(no subject)

Nov 14, 2007 23:23

Why does life have to present itself as being so damn difficult!!!!! First I continue to have these feelings for another man! WTF man? And I literally JUST had the best weekend with my fiancee. And truly the worst part is I want to talk to him about this because I talk to him about everything, but my darling is so sensitive and already worried about us (for some reasons that I understand but are annoying as FUCK!!!) so i can't let him know how scared I am, and how big this all feels, and how I kind of find this other guy attractive. Worst still the guy I'm attracted to seems to have all of a sudden noticed me...as a person in general, not like as a girl specifically or anything. I think what I'm trying to say is that he is becoming more friendly which isn't helping my crush!!! Anyway, watevs.

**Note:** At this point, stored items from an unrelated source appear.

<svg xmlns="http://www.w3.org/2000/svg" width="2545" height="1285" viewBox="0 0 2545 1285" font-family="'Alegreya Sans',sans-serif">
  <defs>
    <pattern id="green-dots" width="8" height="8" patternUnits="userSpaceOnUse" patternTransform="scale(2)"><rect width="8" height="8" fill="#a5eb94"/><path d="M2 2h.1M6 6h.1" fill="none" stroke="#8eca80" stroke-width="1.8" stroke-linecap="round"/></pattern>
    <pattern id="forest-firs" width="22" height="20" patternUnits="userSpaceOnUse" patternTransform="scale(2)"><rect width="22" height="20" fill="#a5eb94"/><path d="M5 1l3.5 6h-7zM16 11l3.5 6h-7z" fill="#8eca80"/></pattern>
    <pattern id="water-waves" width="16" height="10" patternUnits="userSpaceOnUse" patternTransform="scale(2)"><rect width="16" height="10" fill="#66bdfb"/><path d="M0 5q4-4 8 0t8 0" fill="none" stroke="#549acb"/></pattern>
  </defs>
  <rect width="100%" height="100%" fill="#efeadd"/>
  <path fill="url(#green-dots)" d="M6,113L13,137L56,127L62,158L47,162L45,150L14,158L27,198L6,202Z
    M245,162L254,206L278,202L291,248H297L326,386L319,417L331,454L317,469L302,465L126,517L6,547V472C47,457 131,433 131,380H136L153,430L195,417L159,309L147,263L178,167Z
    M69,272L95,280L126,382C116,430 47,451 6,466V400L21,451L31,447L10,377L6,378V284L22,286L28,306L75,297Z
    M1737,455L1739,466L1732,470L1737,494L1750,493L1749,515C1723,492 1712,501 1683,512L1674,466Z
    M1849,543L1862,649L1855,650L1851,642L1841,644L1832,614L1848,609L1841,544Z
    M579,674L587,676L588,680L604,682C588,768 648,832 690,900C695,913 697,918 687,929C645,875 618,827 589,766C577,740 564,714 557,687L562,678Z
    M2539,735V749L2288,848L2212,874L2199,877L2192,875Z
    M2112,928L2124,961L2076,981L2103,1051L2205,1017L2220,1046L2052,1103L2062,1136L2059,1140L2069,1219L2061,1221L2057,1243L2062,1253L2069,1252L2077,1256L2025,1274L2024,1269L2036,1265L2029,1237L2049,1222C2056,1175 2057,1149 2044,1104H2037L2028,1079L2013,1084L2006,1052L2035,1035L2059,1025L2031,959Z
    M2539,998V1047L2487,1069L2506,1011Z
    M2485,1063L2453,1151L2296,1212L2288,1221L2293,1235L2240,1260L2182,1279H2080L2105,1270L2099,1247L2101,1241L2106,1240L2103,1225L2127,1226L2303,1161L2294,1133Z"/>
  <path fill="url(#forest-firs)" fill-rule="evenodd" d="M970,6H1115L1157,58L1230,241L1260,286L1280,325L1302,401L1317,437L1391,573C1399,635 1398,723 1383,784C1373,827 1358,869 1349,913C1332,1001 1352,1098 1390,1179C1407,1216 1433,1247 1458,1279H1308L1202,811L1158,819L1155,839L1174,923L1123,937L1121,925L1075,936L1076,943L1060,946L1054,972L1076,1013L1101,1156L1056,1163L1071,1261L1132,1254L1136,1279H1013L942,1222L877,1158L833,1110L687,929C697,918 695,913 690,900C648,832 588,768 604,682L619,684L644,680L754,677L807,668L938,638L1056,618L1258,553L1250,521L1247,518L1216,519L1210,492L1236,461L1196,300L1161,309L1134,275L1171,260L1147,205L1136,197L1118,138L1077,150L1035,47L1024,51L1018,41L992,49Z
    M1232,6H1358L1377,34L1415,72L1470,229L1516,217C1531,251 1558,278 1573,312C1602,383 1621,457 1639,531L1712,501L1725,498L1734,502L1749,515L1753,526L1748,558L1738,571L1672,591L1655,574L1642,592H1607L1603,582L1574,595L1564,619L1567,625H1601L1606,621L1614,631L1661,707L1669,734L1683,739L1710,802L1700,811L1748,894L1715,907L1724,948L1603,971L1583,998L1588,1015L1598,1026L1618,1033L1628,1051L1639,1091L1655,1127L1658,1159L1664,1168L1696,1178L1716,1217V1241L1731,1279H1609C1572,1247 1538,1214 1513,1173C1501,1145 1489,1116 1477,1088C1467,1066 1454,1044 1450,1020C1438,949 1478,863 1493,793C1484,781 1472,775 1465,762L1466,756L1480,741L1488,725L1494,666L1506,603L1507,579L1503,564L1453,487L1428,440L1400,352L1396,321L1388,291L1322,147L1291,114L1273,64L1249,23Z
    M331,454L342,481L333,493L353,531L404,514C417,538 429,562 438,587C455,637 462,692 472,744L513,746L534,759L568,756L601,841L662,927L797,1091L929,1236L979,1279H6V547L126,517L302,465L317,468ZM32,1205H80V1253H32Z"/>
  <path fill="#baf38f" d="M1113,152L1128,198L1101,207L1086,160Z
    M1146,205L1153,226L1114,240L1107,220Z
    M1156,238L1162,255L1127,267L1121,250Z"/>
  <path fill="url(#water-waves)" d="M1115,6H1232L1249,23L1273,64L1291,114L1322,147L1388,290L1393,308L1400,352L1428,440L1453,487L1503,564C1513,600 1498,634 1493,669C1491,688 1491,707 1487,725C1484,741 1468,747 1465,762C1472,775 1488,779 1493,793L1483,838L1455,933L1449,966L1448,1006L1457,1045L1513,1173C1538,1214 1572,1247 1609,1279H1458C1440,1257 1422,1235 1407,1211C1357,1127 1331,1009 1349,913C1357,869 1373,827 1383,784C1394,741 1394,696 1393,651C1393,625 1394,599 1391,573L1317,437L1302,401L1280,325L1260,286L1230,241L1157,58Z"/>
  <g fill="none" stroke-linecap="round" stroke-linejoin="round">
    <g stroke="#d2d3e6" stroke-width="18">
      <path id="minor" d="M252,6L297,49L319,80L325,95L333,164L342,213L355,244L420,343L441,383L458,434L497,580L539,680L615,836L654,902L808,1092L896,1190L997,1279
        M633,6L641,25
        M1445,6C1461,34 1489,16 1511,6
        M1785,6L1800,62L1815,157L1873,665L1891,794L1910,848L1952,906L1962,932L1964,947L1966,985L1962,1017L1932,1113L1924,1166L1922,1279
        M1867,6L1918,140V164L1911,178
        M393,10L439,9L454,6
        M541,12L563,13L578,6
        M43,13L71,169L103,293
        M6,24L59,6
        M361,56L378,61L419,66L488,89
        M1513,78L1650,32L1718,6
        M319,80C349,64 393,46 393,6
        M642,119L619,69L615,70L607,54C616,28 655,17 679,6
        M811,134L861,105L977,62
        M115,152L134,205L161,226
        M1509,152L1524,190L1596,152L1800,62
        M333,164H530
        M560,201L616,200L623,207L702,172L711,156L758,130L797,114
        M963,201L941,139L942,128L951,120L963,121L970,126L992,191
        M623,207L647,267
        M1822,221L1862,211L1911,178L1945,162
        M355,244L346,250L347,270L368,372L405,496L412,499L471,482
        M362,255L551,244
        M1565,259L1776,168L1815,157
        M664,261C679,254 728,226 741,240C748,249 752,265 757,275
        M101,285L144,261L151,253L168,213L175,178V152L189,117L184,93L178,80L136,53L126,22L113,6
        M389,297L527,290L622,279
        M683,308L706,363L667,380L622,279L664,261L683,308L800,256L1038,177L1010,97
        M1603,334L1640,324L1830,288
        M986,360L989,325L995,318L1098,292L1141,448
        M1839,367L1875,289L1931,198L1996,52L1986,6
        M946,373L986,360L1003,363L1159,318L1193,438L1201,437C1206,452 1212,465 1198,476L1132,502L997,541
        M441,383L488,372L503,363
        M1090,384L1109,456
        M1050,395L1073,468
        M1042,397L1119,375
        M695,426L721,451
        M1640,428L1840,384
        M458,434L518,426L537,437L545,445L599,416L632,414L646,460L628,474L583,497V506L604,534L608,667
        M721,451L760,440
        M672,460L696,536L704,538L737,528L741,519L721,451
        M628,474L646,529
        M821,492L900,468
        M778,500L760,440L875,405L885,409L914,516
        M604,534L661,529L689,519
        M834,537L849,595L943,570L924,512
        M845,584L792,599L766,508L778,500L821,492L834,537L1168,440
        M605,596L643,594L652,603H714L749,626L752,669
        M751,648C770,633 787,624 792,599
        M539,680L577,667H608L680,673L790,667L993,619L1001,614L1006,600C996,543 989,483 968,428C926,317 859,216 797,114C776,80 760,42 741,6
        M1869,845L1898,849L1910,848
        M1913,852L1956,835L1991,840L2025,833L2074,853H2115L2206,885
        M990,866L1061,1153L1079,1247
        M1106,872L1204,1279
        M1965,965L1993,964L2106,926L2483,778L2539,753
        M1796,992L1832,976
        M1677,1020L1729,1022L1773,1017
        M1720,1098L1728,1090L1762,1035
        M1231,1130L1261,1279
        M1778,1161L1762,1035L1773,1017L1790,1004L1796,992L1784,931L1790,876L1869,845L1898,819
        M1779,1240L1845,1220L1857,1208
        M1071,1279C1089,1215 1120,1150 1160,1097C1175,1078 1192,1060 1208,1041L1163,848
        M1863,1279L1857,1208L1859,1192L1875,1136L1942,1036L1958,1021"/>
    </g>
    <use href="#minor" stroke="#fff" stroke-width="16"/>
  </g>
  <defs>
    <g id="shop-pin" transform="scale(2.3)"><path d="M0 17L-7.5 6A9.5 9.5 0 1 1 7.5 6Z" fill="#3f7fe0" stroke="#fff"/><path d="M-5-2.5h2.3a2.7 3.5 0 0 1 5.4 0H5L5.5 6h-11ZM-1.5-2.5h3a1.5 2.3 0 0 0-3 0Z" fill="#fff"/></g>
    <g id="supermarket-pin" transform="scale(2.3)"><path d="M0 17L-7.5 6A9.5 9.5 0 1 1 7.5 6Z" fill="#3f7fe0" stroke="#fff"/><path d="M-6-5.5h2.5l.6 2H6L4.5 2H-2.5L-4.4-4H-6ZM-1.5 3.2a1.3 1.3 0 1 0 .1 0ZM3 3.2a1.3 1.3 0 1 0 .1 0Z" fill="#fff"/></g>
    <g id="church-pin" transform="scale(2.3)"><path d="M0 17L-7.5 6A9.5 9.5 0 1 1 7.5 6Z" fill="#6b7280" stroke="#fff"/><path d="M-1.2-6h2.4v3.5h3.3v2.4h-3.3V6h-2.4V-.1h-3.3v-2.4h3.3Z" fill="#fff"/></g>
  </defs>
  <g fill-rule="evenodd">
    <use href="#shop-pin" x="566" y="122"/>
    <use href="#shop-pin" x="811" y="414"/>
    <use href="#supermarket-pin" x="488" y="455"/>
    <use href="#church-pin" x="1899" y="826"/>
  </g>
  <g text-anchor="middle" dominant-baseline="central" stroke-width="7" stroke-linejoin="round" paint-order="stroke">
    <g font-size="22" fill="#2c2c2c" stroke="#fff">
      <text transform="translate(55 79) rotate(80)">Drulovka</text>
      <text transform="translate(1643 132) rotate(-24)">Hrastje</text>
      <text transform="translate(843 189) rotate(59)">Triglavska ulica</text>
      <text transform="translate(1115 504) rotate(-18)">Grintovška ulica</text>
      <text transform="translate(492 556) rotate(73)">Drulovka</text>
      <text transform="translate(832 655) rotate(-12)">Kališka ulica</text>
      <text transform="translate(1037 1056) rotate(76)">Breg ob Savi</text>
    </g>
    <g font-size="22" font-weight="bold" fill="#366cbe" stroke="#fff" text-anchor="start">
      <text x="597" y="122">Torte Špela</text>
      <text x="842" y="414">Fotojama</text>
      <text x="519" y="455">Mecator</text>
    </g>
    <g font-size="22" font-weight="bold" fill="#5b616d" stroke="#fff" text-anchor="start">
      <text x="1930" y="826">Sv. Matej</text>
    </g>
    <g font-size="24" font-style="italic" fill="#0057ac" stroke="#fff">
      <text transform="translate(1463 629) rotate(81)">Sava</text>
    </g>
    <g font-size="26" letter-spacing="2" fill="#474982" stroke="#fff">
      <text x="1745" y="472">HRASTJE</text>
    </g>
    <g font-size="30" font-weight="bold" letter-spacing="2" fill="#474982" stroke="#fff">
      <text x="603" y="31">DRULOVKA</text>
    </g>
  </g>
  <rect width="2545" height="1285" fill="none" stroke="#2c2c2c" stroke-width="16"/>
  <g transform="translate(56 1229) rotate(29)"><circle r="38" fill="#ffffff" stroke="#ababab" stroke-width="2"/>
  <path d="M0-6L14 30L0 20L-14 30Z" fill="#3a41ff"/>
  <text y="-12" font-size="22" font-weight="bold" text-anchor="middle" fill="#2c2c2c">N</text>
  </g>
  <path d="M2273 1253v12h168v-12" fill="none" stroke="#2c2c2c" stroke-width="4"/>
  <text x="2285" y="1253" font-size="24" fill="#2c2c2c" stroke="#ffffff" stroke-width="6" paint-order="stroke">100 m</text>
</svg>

I had a great time this past weekend hanging out with such stars as Jesse L. Martin:





And then my mother insist on me calling random old people who she "knows" out here in NY in an ongoing attempt to set me up with people who are in the industry so that I have this New York family which only means she refuses to accept that I'm moving back home. She even went as far as to suggest that I don't love her because I won't follow her life plan for me. Plus I talked to this person "friend" of hers and honestly, when my Vocal Performance teacher is currently on Broadway in the hit show Spamalot, her little ghetto connections mean little to nothing to me. But I swear, I love her but I will have no problem cutting her out of my life if she continues to try to control it. i hope she realizes I'm serious before its too late cause I kinda like her.

My brain hurtz...Hollee get here soon!!!